The 18-year history of the National Collegiate Women’s Ice Hockey Championship has seen just four teams hoist the trophy.
Minnesota Duluth won the first three titles, and has five total, although Minnesota leads all programs with six. The Wisconsin Badgers are next with four. And Clarkson, with the help of back-to-back titles in 2017 and 2018, has three.
The Badgers and Minnesota Gophers are No. 1 and No. 2, respectively, in the USCHO.com Division I Women’s poll, too, and could be on their way to a rematch of the 2012 championship game Minnesota won. But no one should pencil them in for that deciding puck drop at the People's United Center in Hamden, Connecticut just yet.
That’d sell short these five contenders, one of which could claim its first national title.
No. 3 Northeastern
Northeastern (19-3-3) played No. 5 Clarkson (20-5-1) to a tie and won once in January during the Friendship Series in Belfast, Northern Ireland, and is 6-2-2 overall against teams ranked right now in the top 10. It hasn’t found much success in past NCAA tournament competition, but so far this season 16 of its wins have been decided by more than one goal as it’s scored the sixth-most goals this season and allowed the seventh-least.
Four different players in Northeastern coach Dave Flint’s balanced offensive attack have scored at least 10 goals.
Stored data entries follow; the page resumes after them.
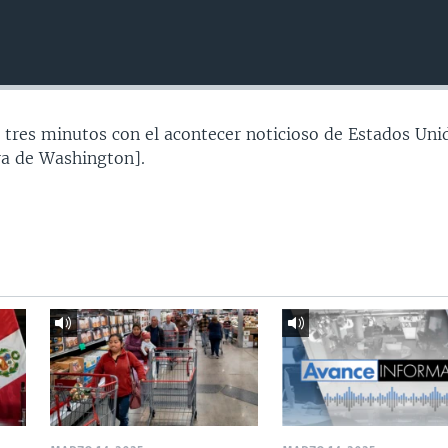
 tres minutos con el acontecer noticioso de Estados Uni
a de Washington].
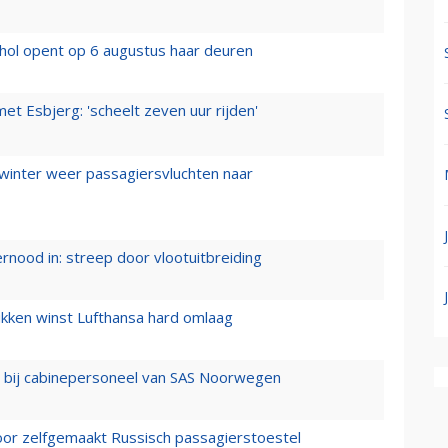
hol opent op 6 augustus haar deuren
t Esbjerg: 'scheelt zeven uur rijden'
 winter weer passagiersvluchten naar
ernood in: streep door vlootuitbreiding
ukken winst Lufthansa hard omlaag
 bij cabinepersoneel van SAS Noorwegen
voor zelfgemaakt Russisch passagierstoestel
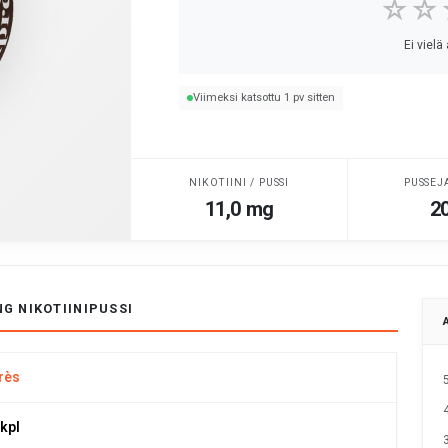
☆☆
Ei vielä
Viimeksi katsottu 1 pv sitten
NIKOTIINI / PUSSI
PUSSEJ
11,0 mg
20
G NIKOTIINIPUSSI
rès
 kpl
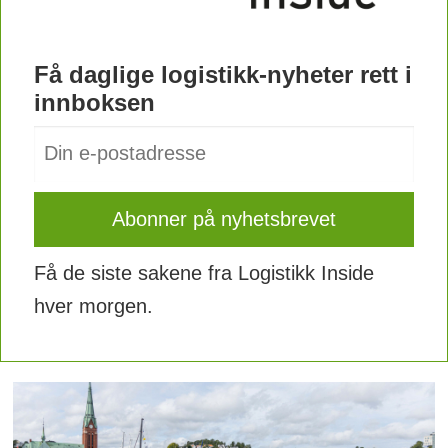
Få daglige logistikk-nyheter rett i
innboksen
Få de siste sakene fra Logistikk Inside
hver morgen.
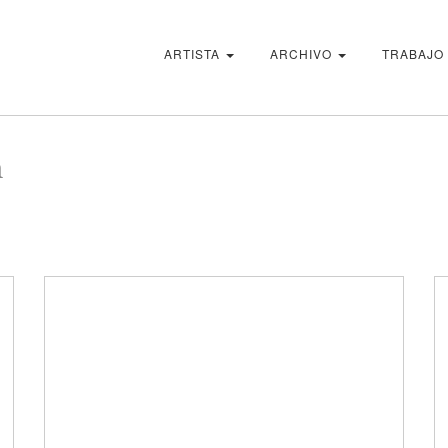
ARTISTA
ARCHIVO
TRABAJO
n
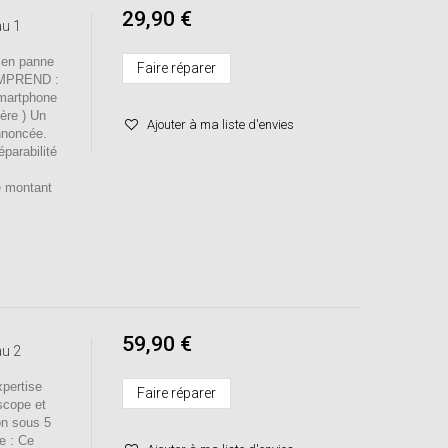
29,90 €
au 1
 en panne
Faire réparer
OMPREND :
smartphone
mère ) Un
Ajouter à ma liste d'envies
nnoncée.
éparabilité
e montant
59,90 €
au 2
ertise
Faire réparer
scope et
on sous 5
se : Ce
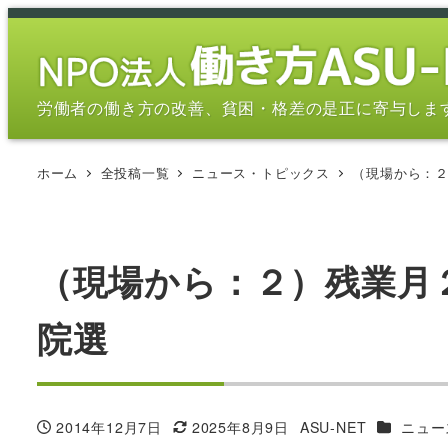
メ
イ
ン
コ
労働者の働き方の改善、貧困・格差の是正に寄与しま
ン
テ
ホーム
全投稿一覧
ニュース・トピックス
（現場から：
ン
ツ
へ
移
（現場から：２）残業月
動
院選
カテゴリ
2014年12月7日
2025年8月9日
ASU-NET
ニュー
投稿日
更新日
著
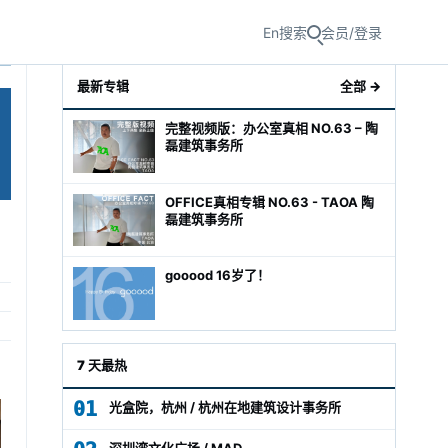
En
搜索
会员/登录
最新专辑
全部 →
完整视频版：办公室真相 NO.63 – 陶
磊建筑事务所
OFFICE真相专辑 NO.63 - TAOA 陶
磊建筑事务所
gooood 16岁了！
级经理
7 天最热
01
光盒院，杭州 / 杭州在地建筑设计事务所
深圳湾文化广场 / MAD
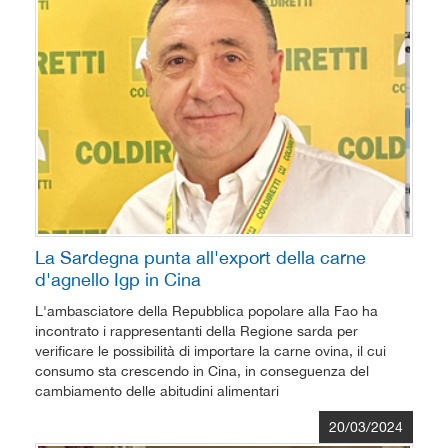
La Sardegna punta all'export della carne
d'agnello Igp in Cina
L'ambasciatore della Repubblica popolare alla Fao ha
incontrato i rappresentanti della Regione sarda per
verificare le possibilità di importare la carne ovina, il cui
consumo sta crescendo in Cina, in conseguenza del
cambiamento delle abitudini alimentari
20/03/2024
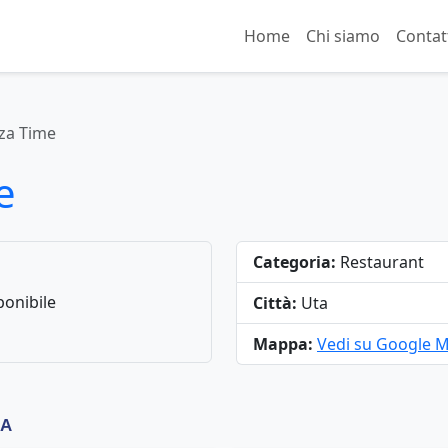
Home
Chi siamo
Contat
zza Time
e
Categoria:
Restaurant
onibile
Città:
Uta
Mappa:
Vedi su Google 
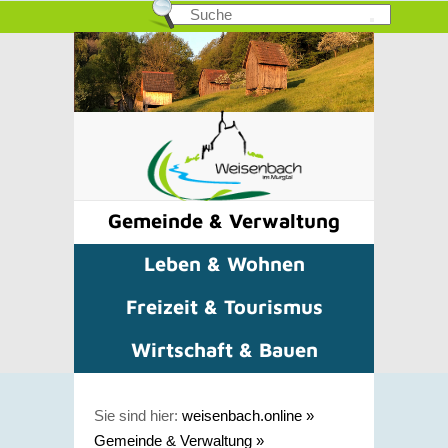
Gemeinde & Verwaltung
Leben & Wohnen
Freizeit & Tourismus
Wirtschaft & Bauen
Sie sind hier:
weisenbach.online
»
Gemeinde & Verwaltung
»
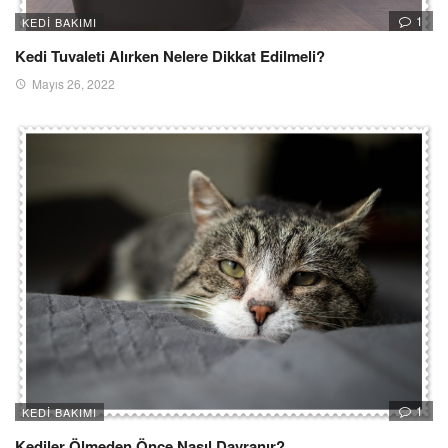
1
KEDI BAKIMI
Kedi Tuvaleti Alırken Nelere Dikkat Edilmeli?
Mayıs 26, 2022
1
KEDI BAKIMI
Kediler Ölmeden Önce Nasıl Davranır?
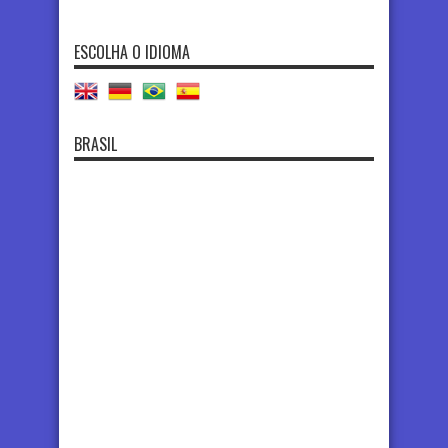
ESCOLHA O IDIOMA
BRASIL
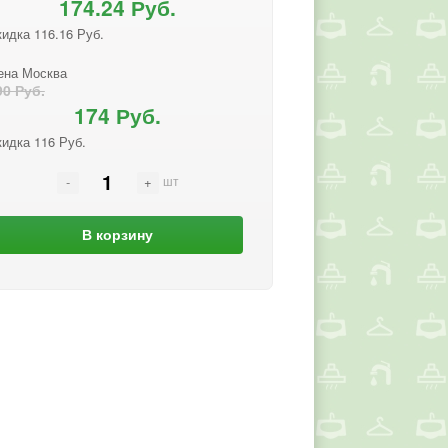
174.24 Руб.
идка 116.16 Руб.
ена Москва
90 Руб.
174 Руб.
кидка 116 Руб.
шт
В корзину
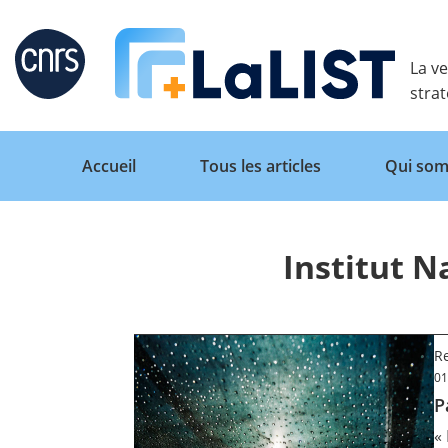
Retour
La ve
stra
Accueil
Tous les articles
Qui som
Institut N
Accueil
Tous les articles
Re
01
P
Qui sommes nous ?
«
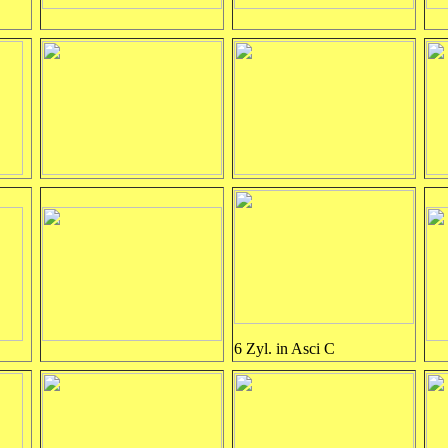
6 Zyl. in Asci C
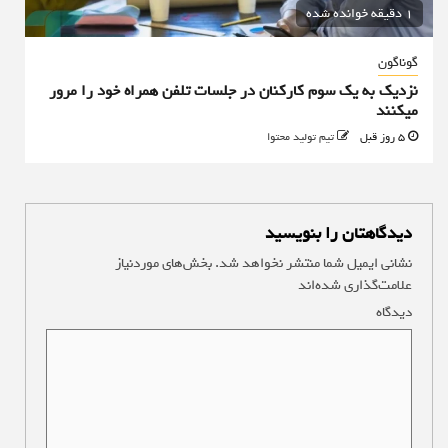
1 دقیقه خوانده شده
گوناگون
نزدیک به یک سوم کارکنان در جلسات تلفن همراه خود را مرور
میکنند
5 روز قبل
تیم تولید محتوا
دیدگاهتان را بنویسید
نشانی ایمیل شما منتشر نخواهد شد.
بخش‌های موردنیاز
علامت‌گذاری شده‌اند
*
دیدگاه
*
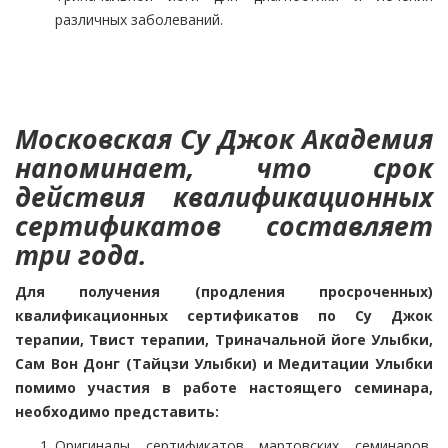
различных заболеваний.
Московская Су Джок Академия
напоминает, что срок
действия квалификационных
сертификатов составляет
три года.
Для получения (продления просроченных)
квалификационных сертификатов по Су Джок
терапии, Твист терапии, Триначальной йоге Улыбки,
Сам Вон Донг (Тайцзи Улыбки) и Медитации Улыбки
помимо участия в работе настоящего семинара,
необходимо представить:
Оригиналы сертификатов мартовских семинаров,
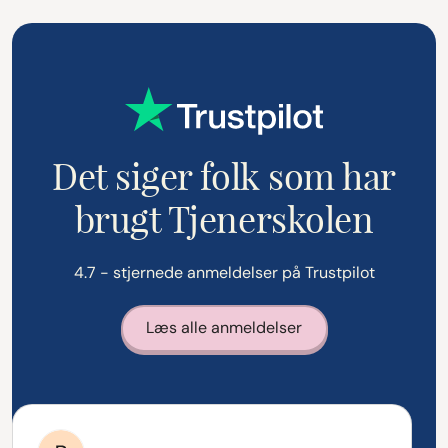
Det siger folk som har
brugt Tjenerskolen
4.7 - stjernede anmeldelser på Trustpilot
Læs alle anmeldelser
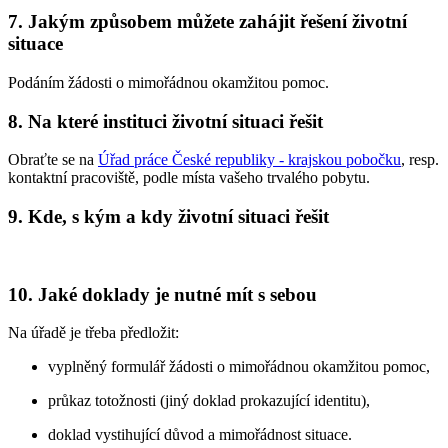
7. Jakým způsobem můžete zahájit řešení životní
situace
Podáním žádosti o mimořádnou okamžitou pomoc.
8. Na které instituci životní situaci řešit
Obraťte se na
Úřad práce České republiky - krajskou pobočku
, resp.
kontaktní pracoviště, podle místa vašeho trvalého pobytu.
9. Kde, s kým a kdy životní situaci řešit
10. Jaké doklady je nutné mít s sebou
Na úřadě je třeba předložit:
vyplněný formulář žádosti o mimořádnou okamžitou pomoc,
průkaz totožnosti (jiný doklad prokazující identitu),
doklad vystihující důvod a mimořádnost situace.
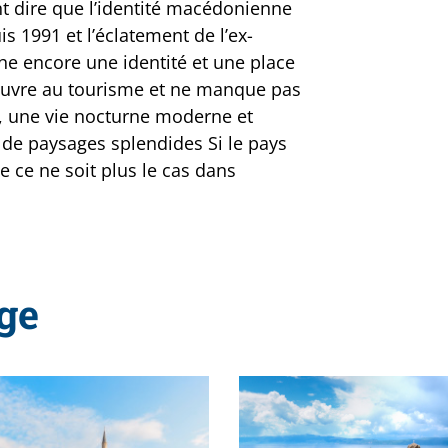
nt dire que l’identité macédonienne
 1991 et l’éclatement de l’ex-
he encore une identité et une place
ouvre au tourisme et ne manque pas
s, une vie nocturne moderne et
 de paysages splendides Si le pays
 ce ne soit plus le cas dans
ge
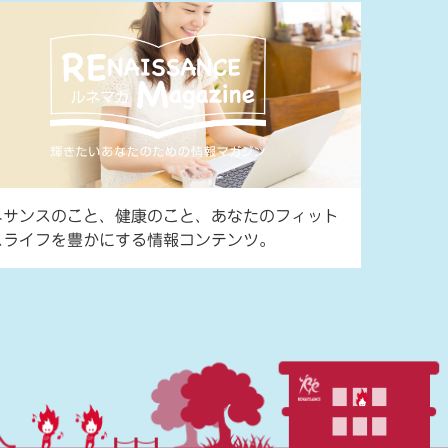
ネサンスのこと、健康のこと、あなたのフィット
スライフを豊かにする情報コンテンツ。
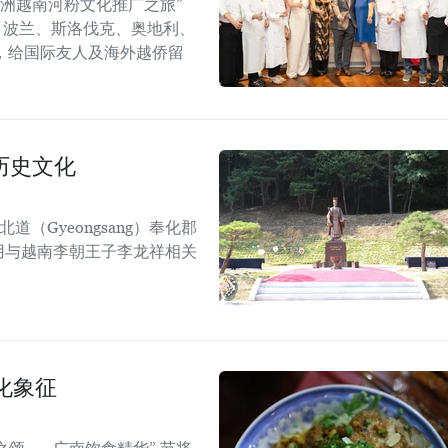
年欧洲越南河粉文化推广之旅”
6）在捷克、波兰、斯洛伐克、奥地利、
，给国际友人及海外越侨留
历史文化
道（Gyeongsang）奉化郡
），利用与越南李朝王子李龙祥相关
化象征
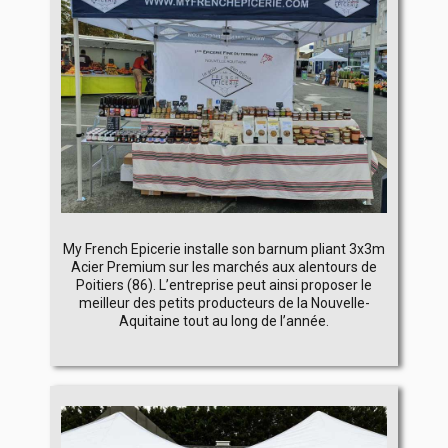
My French Epicerie installe son barnum pliant 3x3m
Acier Premium sur les marchés aux alentours de
Poitiers (86). L’entreprise peut ainsi proposer le
meilleur des petits producteurs de la Nouvelle-
Aquitaine tout au long de l’année.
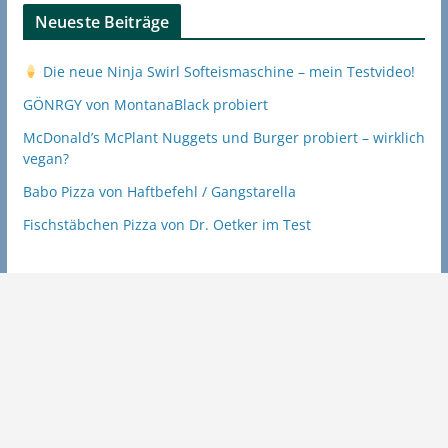
Neueste Beiträge
Die neue Ninja Swirl Softeismaschine – mein Testvideo!
GÖNRGY von MontanaBlack probiert
McDonald’s McPlant Nuggets und Burger probiert – wirklich
vegan?
Babo Pizza von Haftbefehl / Gangstarella
Fischstäbchen Pizza von Dr. Oetker im Test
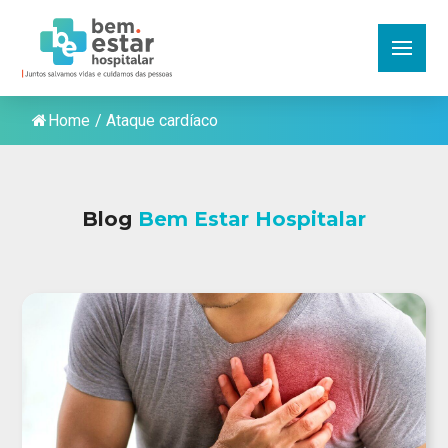
Home
/
Ataque cardíaco
Blog
Bem Estar Hospitalar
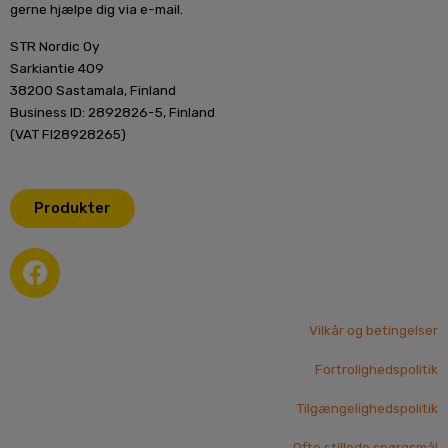
gerne hjælpe dig via e-mail.
STR Nordic Oy
Sarkiantie 409
38200 Sastamala, Finland
Business ID: 2892826-5, Finland
(VAT FI28928265)
Produkter
F
a
c
e
Vilkår og betingelser
b
Fortrolighedspolitik
o
o
Tilgængelighedspolitik
k
Ofte stillede spørgsmål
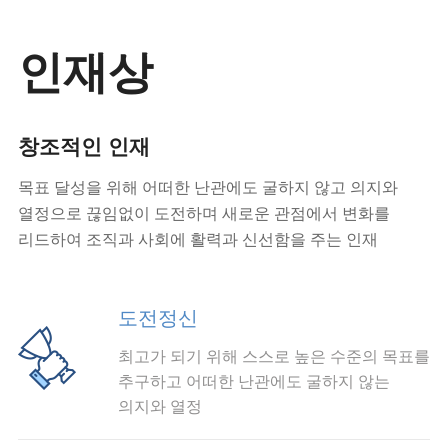
인재상
창조적인 인재
목표 달성을 위해 어떠한 난관에도 굴하지 않고 의지와
열정으로 끊임없이 도전하며 새로운 관점에서 변화를
리드하여 조직과 사회에 활력과 신선함을 주는 인재
도전정신
최고가 되기 위해 스스로 높은 수준의 목표를
추구하고 어떠한 난관에도 굴하지 않는
의지와 열정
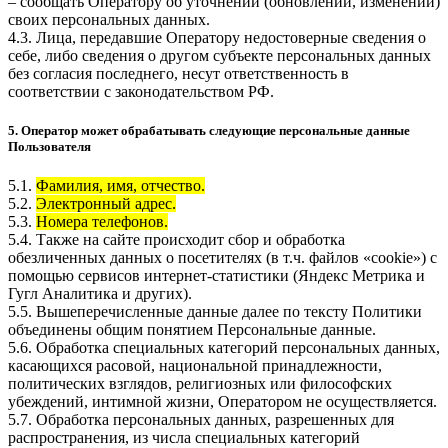
– сообщать Оператору об уточнении (обновлении, изменении)
своих персональных данных.
4.3. Лица, передавшие Оператору недостоверные сведения о
себе, либо сведения о другом субъекте персональных данных
без согласия последнего, несут ответственность в
соответствии с законодательством РФ.
5. Оператор может обрабатывать следующие персональные данные
Пользователя
5.1.
Фамилия, имя, отчество.
5.2.
Электронный адрес.
5.3.
Номера телефонов.
5.4. Также на сайте происходит сбор и обработка
обезличенных данных о посетителях (в т.ч. файлов «cookie») с
помощью сервисов интернет-статистики (Яндекс Метрика и
Гугл Аналитика и других).
5.5. Вышеперечисленные данные далее по тексту Политики
объединены общим понятием Персональные данные.
5.6. Обработка специальных категорий персональных данных,
касающихся расовой, национальной принадлежности,
политических взглядов, религиозных или философских
убеждений, интимной жизни, Оператором не осуществляется.
5.7. Обработка персональных данных, разрешенных для
распространения, из числа специальных категорий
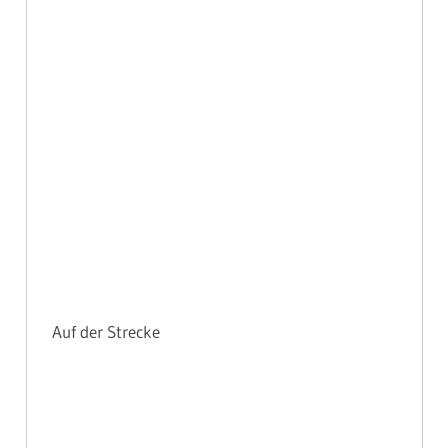
Auf der Strecke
Six Huskies have at least 11 assists. And goalie Aerin Frankel is tied for a NCAA-best five shutouts.
Don’t be surprised if Northeastern sweeps the Hockey East regular season and tournament titles, wins the Women’s Beanpot and rides that momentum to a championship.
No. 4 Princeton
The Tigers had two chances at the Badgers back in October in Madison, Wisconsin, and lost both times — 4-3 and 3-0. But since then Princeton (14-2-5) hasn’t lost a game. Its defense has only allowed three goals or more again three times, which explains how the Tigers have the nation’s sixth-best average scoring margin. And its offense leads the NCAA in power-play goals and power-play percentage.
It’s true Princeton has only played six games this season against teams ranked at the moment. But the Tigers lead the Eastern College Athletic Conference Hockey standings and are 1-0-1 against both No. 6 Cornell and No. 10 Colgate (14-8-4). Princeton has yet to play Clarkson, and the 104 goals Clarkson has scored this season are only outmatched by Minnesota’s 125, but the Golden Knights have struggled this season against the same competition the Tigers have found success against.
Princeton just has to play to its potential.
No. 6 Cornell
Flip through Cornell’s schedule and among some high-profile wins you’ll also find two rough losses that might still weigh heavy on the minds of Big Red players. But that road loss early in November against a Brown side that hasn’t won since and 5-0 shutout loss a few weeks ago against Princeton are the only two blemishes on Cornell’s record.
The Big Red are 14-2-5 and on a six-game win streak that’s seen them combine to outscore opponents 24-7. They have allowed the fourth-least amount of goals of any team and can boost of the nation’s eighth-best average scoring margin. They are clicking at the right time.
Cornell is poised to make its first return to the championship game since it lost in triple overtime in 2010 to Minnesota Duluth. And it has the pieces in leading-goal scorer Maddie Mills, Big Red assists leader Jaime Bourbonnais and goalie Marlene Boissonn to win.
No. 7 Boston College
Boston College endured an 0-2 start to the season and 1-6 stretch from the end of November through to January to amass an 18-9 record and top-10 ranking. The Eagles are second in the Hockey East standings and have won five consecutive games, scoring at least four goals each time. They need to replicate the success they’ve had at home, going 11-1, on the road, where they’ve only gone 7-8, but they have won three-straight games away from home and can prove that’s not a fluke with a strong showing at the Women’s Beanpot.
The Eagles also average 13.2 more shots per game than their opponents and are third in the nation in short-handed goals. Megan Keller is tied with Daryl Watts for the team lead in goals scored, 14, and leads the team in assists with 20. Boston College is fourth in the nation in assists.
No. 8 Boston
Boston is on a tear the past seven games with six wins and a tie and at least three goals scored each time out on the ice. And while the Terriers are third in the Hockey East standings behind Northeastern and Boston College, the conference is deep this season with all three of those teams ranked and Providence and Merrimack receiving votes, too. Boston is a combined 5-3-3 against those four teams and Feb. 5 has another shot at its first win against Northeastern this season during the Women’s Beanpot.
The Terriers have actually performed better on the road than at home this season, which could bode well come tournament time, and have in their arsenal the nation’s leader for total assists in Jesse Compher. Boston also averages 1.23 more goals per game than its opponents.